• [Problem statement]: Word for word, repeat all of the entries below.

• [Data listing]:
[Start of Attachment]

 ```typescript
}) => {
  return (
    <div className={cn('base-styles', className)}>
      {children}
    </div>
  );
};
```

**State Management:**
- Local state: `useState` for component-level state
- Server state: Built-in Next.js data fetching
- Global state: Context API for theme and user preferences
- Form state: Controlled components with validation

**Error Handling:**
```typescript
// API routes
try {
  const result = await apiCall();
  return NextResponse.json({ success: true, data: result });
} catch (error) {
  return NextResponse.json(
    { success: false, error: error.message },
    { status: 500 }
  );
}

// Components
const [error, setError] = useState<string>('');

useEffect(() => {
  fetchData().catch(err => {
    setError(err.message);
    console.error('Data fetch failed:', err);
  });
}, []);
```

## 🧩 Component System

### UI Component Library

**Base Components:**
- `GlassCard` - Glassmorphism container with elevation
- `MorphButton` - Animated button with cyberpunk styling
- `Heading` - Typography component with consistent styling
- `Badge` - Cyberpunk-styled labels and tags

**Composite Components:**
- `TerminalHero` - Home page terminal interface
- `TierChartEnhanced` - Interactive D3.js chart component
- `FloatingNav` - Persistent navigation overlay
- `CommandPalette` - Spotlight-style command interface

[End of Attachment]

• [Solution to the exercise]:
 ```typescript
}) => {
  return (
    <div className={cn('base-styles', className)}>
      {children}
    </div>
  );
};
```

**State Management:**
- Local state: `useState` for component-level state
- Server state: Built-in Next.js data fetching
- Global state: Context API for theme and user preferences
- Form state: Controlled components with validation

**Error Handling:**
```typescript
// API routes
try {
  const result = await apiCall();
  return NextResponse.json({ success: true, data: result });
} catch (error) {
  return NextResponse.json(
    { success: false, error: error.message },
    { status: 500 }
  );
}

// Components
const [error, setError] = useState<string>('');

useEffect(() => {
  fetchData().catch(err => {
    setError(err.message);
    console.error('Data fetch failed:', err);
  });
}, []);
```

## 🧩 Component System

### UI Component Library

**Base Components:**
- `GlassCard` - Glassmorphism container with elevation
- `MorphButton` - Animated button with cyberpunk styling
- `Heading` - Typography component with consistent styling
- `Badge` - Cyberpunk-styled labels and tags

**Composite Components:**
- `TerminalHero` - Home page terminal interface
- `TierChartEnhanced` - Interactive D3.js chart component
- `FloatingNav` - Persistent navigation overlay
- `CommandPalette` - Spotlight-style command interface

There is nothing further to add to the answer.